@gry2000 & @amansingh - This project was never intended to be a “turnkey” replacement solution for watchpower but rather an integration to HA for those who have a Smart Home setup (So I’m expecting that you will have experience on how to setup and configure Home Assistant before using this solution).
It’s clearly obvious that there’s a few of you out there that just want the interface that’s in the screenshot’s in Github without having to worry about the whole Home Assistant setup - Perhaps you (or someone else who fits this use-case and is competent with Linux) should look at making some sort of simple Raspberry Pi “Image” for these users with plain Grafana, InfluxDB, and the voltronic-mqtt once you’ve mastered how to set it up) - At this stage, I’m not prepared (or interested) in maintaining such an image as I have no use for it myself - and frankly, if anything in my HA architecture is not running within Docker, I won’t use it as it’s to hard to backup and restore in the event of hardware failures (with exception of course to my esp8266’s / other IoT Hardware).

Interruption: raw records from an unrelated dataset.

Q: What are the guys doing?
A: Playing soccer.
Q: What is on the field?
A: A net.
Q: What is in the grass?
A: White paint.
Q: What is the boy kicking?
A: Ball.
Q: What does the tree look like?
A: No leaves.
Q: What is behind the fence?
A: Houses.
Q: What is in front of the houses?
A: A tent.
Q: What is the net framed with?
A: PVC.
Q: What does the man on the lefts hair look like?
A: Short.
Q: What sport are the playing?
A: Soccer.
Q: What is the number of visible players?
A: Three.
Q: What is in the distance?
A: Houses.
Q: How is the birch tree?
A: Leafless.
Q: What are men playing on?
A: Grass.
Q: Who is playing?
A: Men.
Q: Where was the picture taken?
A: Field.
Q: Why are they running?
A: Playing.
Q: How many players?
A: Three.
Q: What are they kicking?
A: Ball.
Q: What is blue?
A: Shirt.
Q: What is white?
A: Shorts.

Reading through your initial comments I see you’ve not read/followed/understood the Prerequisites & Configuration & Standing Up section of the readme which states that you need to set your “MQTT server’s IP/Host Name, Port, Credentials, HA topic, and name of the Inverter that you want displayed in Home Assistant” - So for anyone else with issues, please carefully read the readme before posting questions on the forum/github issues that are already covered in the readme.

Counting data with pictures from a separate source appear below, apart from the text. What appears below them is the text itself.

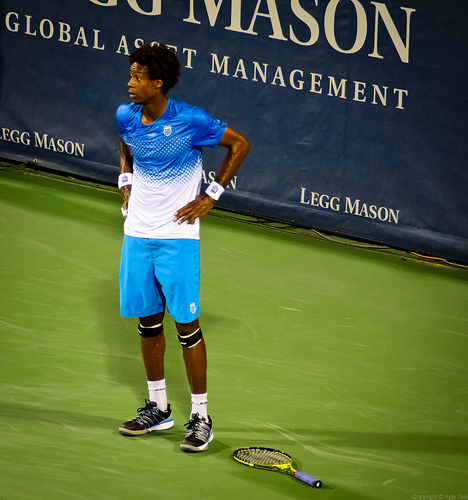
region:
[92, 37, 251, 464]
A man with his hands on his hips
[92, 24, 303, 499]
A tennis player with his hands on his hips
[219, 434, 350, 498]
A tennis racquet on the ground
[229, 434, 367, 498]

Best of luck with your setup, at this stage I’d suggest you look at your logs in your failed container in Portainer and go from there, chances are you’ll need to double check your configuration and also that the image you’re pulling supports the architecture if your device (There’s multiple architectures that have been built on docker hub).

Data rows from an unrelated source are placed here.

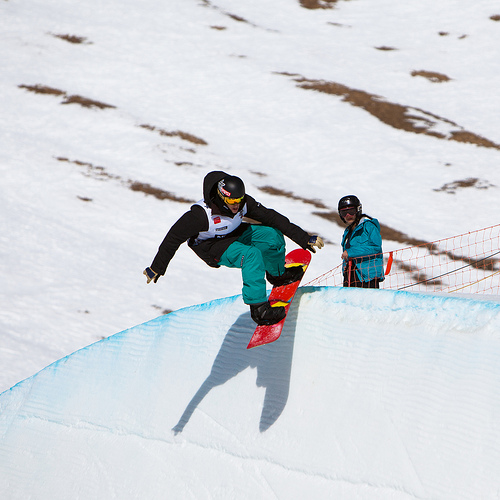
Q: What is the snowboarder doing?
A: Going down a halfpipe.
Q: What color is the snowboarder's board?
A: Red.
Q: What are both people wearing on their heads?
A: Helmets.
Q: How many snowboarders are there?
A: Two.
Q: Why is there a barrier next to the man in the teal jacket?
A: To ensure people's safety.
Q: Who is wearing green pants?
A: The snowboarder with the red board.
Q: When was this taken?
A: During the day.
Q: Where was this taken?
A: At a snowboarding halfpipe.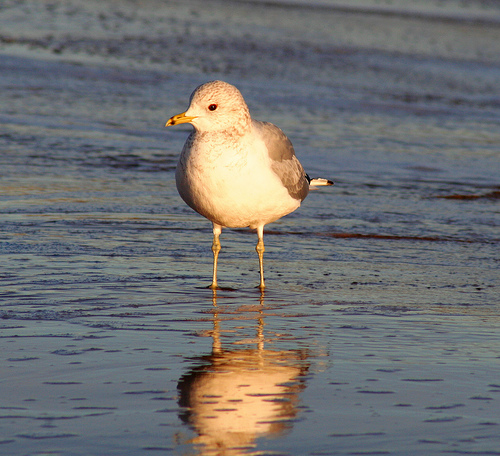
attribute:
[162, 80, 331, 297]
bird — white, gray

Lastly, if you’re using Portainer you won’t need watchtower since Portainer has the ability to ‘auto update’ containers when new releases are pushed to docker-hub… The docker-compose file that’s included on github is “lightweight & simple” so it can be easily deployed onto “lightweight” SBC devices in the field … I’d advise any users running this solution on “slow/low-end” devices to do without a container orchestration tool (Such as Swarm, Portainer, Kubernetes etc) since you’re probably only going to be a handful of containers on the device, and all these extra ‘tools’ will just slow down the SBC.
Note that if you’re plugging a regular computer into the inverter then you’ll probably be fine running everything with some sort of container orchestration tool - but this goes beyond the context of the setup guidelines outlined on the project’s github page.